Вот пришел и последний день. У крыльца запряженные лошади. Последние поцелуи, блеснувшие слезинкой глаза, просьбы, наставления, последнее прости. Она схватила «Тце-тце», окрепшего за лето, уже не шатавшегося, как желе, покрыла безумными поцелуями, а он схватил ее ручонками, и обслюнявил ее лицо, и проговорил: «Те-ття!..»

Порывисто обняла сестру, крепко, как брата, как родного, поцеловала Николая Ивановича и торопливо взобралась в экипаж. Лошади тронулись.

Все было, как всегда бывает при отъезде. Но в последний момент, в самый последний, она обернулась, и на секунду на нем остановились серые глаза... Что это?
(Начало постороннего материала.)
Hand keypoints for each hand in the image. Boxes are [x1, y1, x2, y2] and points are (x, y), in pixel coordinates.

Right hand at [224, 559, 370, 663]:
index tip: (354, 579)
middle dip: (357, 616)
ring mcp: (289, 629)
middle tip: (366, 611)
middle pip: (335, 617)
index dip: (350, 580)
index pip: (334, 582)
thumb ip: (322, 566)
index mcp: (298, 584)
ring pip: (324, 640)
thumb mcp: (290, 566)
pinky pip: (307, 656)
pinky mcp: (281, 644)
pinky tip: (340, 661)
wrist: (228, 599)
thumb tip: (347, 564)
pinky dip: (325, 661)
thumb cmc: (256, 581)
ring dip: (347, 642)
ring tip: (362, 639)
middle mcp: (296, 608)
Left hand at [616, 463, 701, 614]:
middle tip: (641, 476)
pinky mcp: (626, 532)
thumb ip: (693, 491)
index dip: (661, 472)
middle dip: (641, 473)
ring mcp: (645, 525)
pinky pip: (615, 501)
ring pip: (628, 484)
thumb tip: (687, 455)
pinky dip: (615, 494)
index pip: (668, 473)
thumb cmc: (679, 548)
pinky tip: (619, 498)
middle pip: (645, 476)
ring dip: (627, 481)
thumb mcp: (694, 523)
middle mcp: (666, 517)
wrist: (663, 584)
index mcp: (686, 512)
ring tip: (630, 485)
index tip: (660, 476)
Не безграничная ли печаль в них?.. Не слезой ли тоски и отчаяния блеснули?..

Но уже далеко за экипажем катится клуб пыли... Все меньше и меньше... Покрутился на верхушке гребня и... пропал.

Пустая степь.

«Ага, так вот что!..»

Далекий звук лопнувшей струны, никогда, никогда не умирающий...
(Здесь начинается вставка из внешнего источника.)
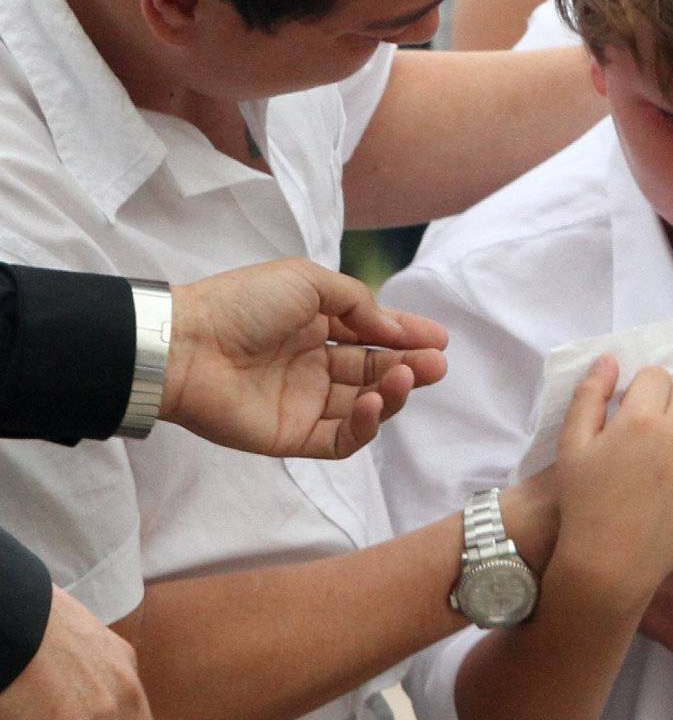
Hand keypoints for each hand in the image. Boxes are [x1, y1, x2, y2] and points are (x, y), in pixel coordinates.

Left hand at [164, 260, 449, 458]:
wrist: (186, 346)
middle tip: (435, 365)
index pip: (371, 334)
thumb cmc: (243, 303)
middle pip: (373, 371)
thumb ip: (358, 304)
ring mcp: (303, 402)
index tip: (439, 339)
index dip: (406, 336)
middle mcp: (312, 364)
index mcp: (314, 325)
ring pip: (362, 405)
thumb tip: (395, 329)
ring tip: (403, 378)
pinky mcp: (291, 436)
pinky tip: (372, 403)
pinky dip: (364, 425)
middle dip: (408, 367)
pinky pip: (339, 438)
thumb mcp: (307, 281)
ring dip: (390, 393)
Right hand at [550, 359, 672, 618]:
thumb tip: (611, 358)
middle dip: (669, 401)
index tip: (635, 407)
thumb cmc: (585, 502)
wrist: (608, 561)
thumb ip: (590, 394)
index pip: (657, 377)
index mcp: (641, 417)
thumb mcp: (572, 444)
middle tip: (655, 425)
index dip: (643, 389)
Все проходило законной чередой – пришла осень с черными дождями, пришла зима, и побелела степь, потом все растаяло, приходили и уходили заботы, огорчения, радости, пришли в мир новые дети, – но все тот же звучал отзвук, тихий и умирающий: «Никогда!», но все звучащий через всю жизнь.
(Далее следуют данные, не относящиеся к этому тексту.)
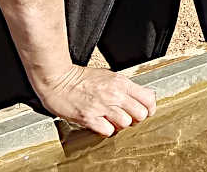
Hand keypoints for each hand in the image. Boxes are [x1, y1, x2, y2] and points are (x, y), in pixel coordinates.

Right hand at [32, 64, 155, 136]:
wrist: (57, 79)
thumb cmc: (80, 78)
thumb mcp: (108, 75)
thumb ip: (123, 86)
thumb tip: (138, 96)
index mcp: (120, 82)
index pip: (148, 98)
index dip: (149, 107)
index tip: (145, 110)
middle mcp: (114, 94)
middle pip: (141, 113)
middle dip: (136, 118)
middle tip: (127, 116)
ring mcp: (102, 107)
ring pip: (126, 123)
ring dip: (120, 124)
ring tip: (112, 120)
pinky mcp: (90, 118)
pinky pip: (108, 131)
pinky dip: (106, 130)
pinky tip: (101, 123)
И среди ночи, когда и дом, и сад, и степь спали в молчании, вдруг отчетливо и ясно глядели грустные, спокойные глаза, и острая тоска впивалась в сердце; он садился на постели и начинал бороться, ибо хотел жизни, а не тоски, и воспоминаний, и печали.

«Но если бы она была моей женой, а приехала бы Маруся-девушка, тогда что же? Повторилось бы наоборот? И Маруся имела бы какую-то особенную цену? Видишь, как это все нелепо, надуманно, искусственно. Нужно выбросить из головы и жить здоровой и нормальной жизнью, какой раньше жил...»

И это было так убедительно, просто, ясно и логически неотразимо, что он совершенно успокаивался.

Но, дав ему маленький промежуток, без всякого вызова и повода, отчетливо, до осязательности, вставала маленькая фигурка, личико, обрамленное каштановыми волосами, и смотрели ясные серые глаза. «Вот я!»

И это опрокидывало все его доводы, все логические построения. Ясные серые глаза, внимательно на него глядящие... А что, если любящие?!

Он одевался, бросался из дому и бродил по степи, покрытой молчаливой темнотой, пока бледно и безнадежно не начиналось утро.

Благоуханный белый цветок, унесенный вихрем годов. Тонкий, тихо-печальный музыкальный напев, незримо звучащий в сердце.

Уж виски у него белели. Уже морщины легли на чело его жены. Уже скоро...

* * *

Неподвижно лежит холодная снежная равнина, и стоит над ней одинокая мертвая луна и робко дрожащие звезды. Чистое, без пятнышка, небо холодно искрится.

С той высоты, откуда глядит луна, такая спокойная, мертвая и белая, открывается вся снежная безбрежность, смутно и безгранично теряющаяся.

И нет живого пятна, нигде не светится огонек человеческого жилища, не подымается незримым движением белый теплый дым, не скрипит снег под ногами.